R/ParNPHCox.R

Defines functions ParNPHCox

Documented in ParNPHCox

#' @title ParNPHCox
#'
#' @description   Provides parameter estimates, their standard errors, loglikelihood and other attributes
#' for the parametric gamma-frailty model with non-proportional hazard functions
#'
#' @param formula.scale A formula object, with the response on the left of a ~ operator, and the terms on
#' the right. The response must be a survival object as returned by the Surv() function.
#' The status indicator 'event' in the Surv object must be 0=censored, 1=non-censored.
#' This object describes the effect of several factors in the Cox proportional hazards model.
#' @param formula.shape A formula object, with the response on the left of a ~ operator, and the terms on
#' the right. The response must be a survival object as returned by the Surv() function.
#' The status indicator 'event' in the Surv object must be 0=censored, 1=non-censored.
#' This object describes the effect of several factors on the shape parameter.
#' @param cluster The name of a cluster variable in data (is equal to NULL for the fixed-effect model)
#' @param dist Baseline hazard function ('Weibull' or 'Gompertz').
#' @param data  A data.frame in which to interpret the variables named in the formula.

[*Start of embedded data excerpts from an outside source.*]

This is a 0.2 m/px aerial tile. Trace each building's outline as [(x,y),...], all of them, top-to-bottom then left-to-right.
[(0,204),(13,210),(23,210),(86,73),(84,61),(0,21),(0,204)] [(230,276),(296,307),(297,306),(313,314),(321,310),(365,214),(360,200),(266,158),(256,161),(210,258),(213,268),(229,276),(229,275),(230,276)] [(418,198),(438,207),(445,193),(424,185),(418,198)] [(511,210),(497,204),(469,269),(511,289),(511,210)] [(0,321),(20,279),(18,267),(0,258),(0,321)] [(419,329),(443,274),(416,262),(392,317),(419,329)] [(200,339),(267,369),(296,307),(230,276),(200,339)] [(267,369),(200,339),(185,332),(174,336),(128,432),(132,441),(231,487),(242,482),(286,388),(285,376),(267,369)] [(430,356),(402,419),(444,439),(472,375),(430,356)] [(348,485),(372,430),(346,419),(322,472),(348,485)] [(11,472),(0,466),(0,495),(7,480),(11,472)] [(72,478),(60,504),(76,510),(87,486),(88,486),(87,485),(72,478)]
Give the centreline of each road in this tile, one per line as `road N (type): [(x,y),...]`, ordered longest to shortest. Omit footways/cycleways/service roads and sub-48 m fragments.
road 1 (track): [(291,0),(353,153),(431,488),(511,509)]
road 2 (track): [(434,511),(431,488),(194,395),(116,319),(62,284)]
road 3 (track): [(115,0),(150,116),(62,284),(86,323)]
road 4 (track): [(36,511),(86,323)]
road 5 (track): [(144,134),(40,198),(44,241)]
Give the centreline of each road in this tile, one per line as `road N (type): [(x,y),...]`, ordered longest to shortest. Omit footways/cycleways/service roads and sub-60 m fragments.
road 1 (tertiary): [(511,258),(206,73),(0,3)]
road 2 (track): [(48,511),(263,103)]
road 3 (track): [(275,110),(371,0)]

#' The data set includes the following fields:
#' \enumerate{
#' \item time-to-failure and censoring in the case without left truncation
#' or time-of-start, time-of-failure, and censoring in the case with left truncation at the time of begin
#' (censoring must be either 0 for no event or 1 for event);
#' \item  covariates (continuous or categorical) used in a study (can be empty set).}
#' @param expr The vector of expressions for contrasts. NULL, otherwise.

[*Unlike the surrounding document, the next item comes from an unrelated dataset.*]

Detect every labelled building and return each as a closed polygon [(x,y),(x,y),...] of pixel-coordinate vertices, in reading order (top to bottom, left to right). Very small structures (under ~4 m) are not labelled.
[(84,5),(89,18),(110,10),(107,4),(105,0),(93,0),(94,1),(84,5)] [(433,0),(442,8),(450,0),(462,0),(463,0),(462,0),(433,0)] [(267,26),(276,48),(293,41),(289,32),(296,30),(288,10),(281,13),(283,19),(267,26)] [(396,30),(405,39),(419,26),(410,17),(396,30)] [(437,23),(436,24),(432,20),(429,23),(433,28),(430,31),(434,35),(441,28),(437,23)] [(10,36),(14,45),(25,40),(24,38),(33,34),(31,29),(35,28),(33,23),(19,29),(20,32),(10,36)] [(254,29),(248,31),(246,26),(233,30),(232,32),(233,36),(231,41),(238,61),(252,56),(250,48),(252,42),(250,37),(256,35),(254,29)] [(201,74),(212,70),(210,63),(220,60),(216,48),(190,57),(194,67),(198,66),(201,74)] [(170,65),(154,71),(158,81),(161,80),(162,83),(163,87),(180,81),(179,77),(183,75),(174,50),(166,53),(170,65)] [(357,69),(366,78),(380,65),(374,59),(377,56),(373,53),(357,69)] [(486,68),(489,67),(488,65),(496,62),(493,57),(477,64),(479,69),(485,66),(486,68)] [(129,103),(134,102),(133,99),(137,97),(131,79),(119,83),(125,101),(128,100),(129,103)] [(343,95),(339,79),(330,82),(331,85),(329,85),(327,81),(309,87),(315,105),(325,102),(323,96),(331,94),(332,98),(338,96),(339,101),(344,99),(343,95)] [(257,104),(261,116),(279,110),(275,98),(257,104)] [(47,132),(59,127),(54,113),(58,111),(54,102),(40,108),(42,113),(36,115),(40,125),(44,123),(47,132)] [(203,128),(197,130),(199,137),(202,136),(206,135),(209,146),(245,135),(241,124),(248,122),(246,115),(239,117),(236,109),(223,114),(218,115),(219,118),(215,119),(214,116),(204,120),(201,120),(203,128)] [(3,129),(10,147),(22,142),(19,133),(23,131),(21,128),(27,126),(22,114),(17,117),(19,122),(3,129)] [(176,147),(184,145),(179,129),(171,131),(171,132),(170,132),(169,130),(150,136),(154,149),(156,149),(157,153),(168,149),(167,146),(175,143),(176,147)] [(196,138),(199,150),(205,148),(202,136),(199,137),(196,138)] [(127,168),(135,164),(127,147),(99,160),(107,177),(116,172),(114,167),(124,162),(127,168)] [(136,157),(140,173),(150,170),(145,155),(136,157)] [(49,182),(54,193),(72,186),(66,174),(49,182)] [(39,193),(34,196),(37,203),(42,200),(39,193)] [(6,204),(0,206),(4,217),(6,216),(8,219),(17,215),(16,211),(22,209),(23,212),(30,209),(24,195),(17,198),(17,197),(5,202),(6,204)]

#' @param strata  Full list of the factors used in the study and their levels in the form:
#' strata=list(factor1=level of the factor1,...,last factor=level of the last factor),
#' NULL, otherwise.
#' @details Two kinds of the baseline hazards are used in this function:
#' \enumerate{
#' \item Weibull with baseline cumulative hazard function \deqn{H_{0}(t;a,b)=(t/a)^b;}
#' \item Gompertz with baseline cumulative hazard function \deqn{H_{0}(t;a,b)=(a/b)(exp(bt)-1)).}
#' }
#' The cumulative hazard function for the vector of covariates \emph{\strong{u}} is defined by
#' \deqn{H_{cum}(t;a,b,\beta _{scale},\beta _{shape},u)=exp(\beta _{scale}u)H_{0}(t;a,exp(\beta _{shape}u)b).}
#' The marginal survival function is defined by
#' \deqn{S(t;a,b,\beta _{scale},\beta _{shape},\sigma ^2,u)=Eexp(-ZH_{cum}(t;a,b,\beta _{scale},\beta _{shape},u))=(1+\sigma ^2H_{cum}(t;a,b,\beta _{scale},\beta _{shape},u))^{-1/\sigma ^2}}
#' for gamma-distributed frailty Z with mean 0 and variance \eqn{\sigma ^2}.

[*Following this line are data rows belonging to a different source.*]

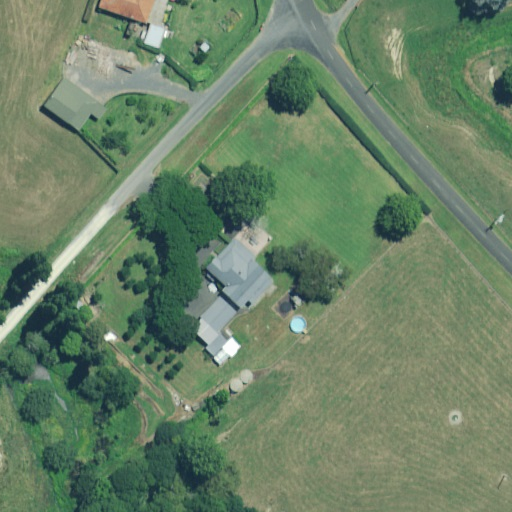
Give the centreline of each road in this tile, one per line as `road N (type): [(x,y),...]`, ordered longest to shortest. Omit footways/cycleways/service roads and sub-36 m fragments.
road 1 (unclassified): [(306,13),(154,158),(0,336)]
road 2 (unclassified): [(306,13),(330,57),(415,163),(511,257)]
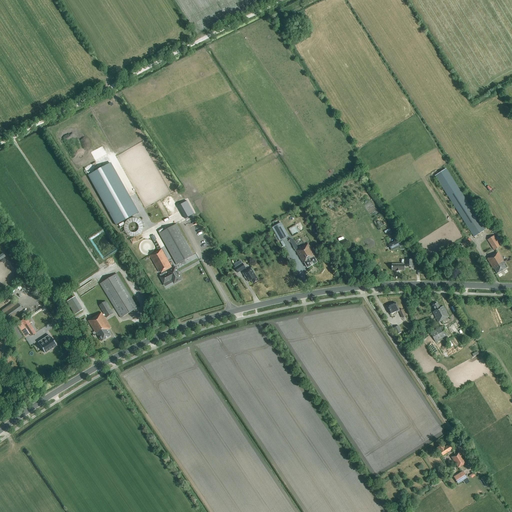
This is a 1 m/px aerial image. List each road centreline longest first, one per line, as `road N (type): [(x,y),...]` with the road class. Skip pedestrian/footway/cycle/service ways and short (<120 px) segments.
road 1 (track): [(0,143),(282,0)]
road 2 (tertiary): [(0,430),(120,354),(271,302)]
road 3 (tertiary): [(511,286),(359,286),(271,302)]
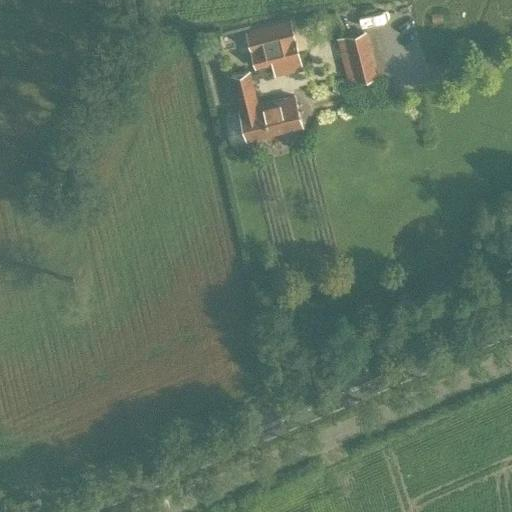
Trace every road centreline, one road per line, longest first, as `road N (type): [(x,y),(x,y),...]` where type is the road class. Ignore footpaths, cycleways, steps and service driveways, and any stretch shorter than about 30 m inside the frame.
road 1 (secondary): [(65,511),(511,322)]
road 2 (unclassified): [(164,511),(511,365)]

#' The 'formula.scale' and 'formula.shape' are formula objects used in the R-package 'survival'
#' and have the form \deqn{Surv(time, Cens) ~ factor_1+...+factor_k).}
#' Interactions between factors are allowed.
#' If no factors are used in the Cox regression the value of 1 stands on
#' the right side of the formula. The records with NA value for at least one factor in
#' both formulas are excluded from the analysis.
#' \deqn{}
#' Remark 1. The concordance is evaluated using the function 'survConcordance' from
#' the R-package 'survival'.
#' \deqn{}
#' Remark 2. The mean contrasts, CIs, and p-values are calculated on the
#' basis of the empirical distribution for contrasts constructed using \eqn{10^6} of the generations
#' of the vector of parameters.
#' \deqn{}
#' Remark 3. In some cases (flat likelihood function, multimodality, etc.) the hessian
#' cannot be correctly estimated and the function issues the following error message:
#'   \deqn{Error in ParNPHCox(formula.scale, formula.shape, cluster, dist, data = ...) :
#'   hessian cannot be correctly calculated.}
#' Change the model and try again.
#' It can occur if, for example, the data set is not large enough the estimates of the shape and scale
#' parameters are poorly calculated. In this case it
#' is recommended to simplify the model excluding some factors from the formulas for
#' shape or scale and try to calculate the estimates again.
#' \deqn{}
#' Remark 4. The number of factors can increase after conversion of any categorical factor in binary ones. For example, if factor "type" has three levels "A", "B",
#' and "C" we will get after conversion two binary factors - "typeB" and "typeC" (factor "typeA" is the baseline one and does not appear in the list of binary factors).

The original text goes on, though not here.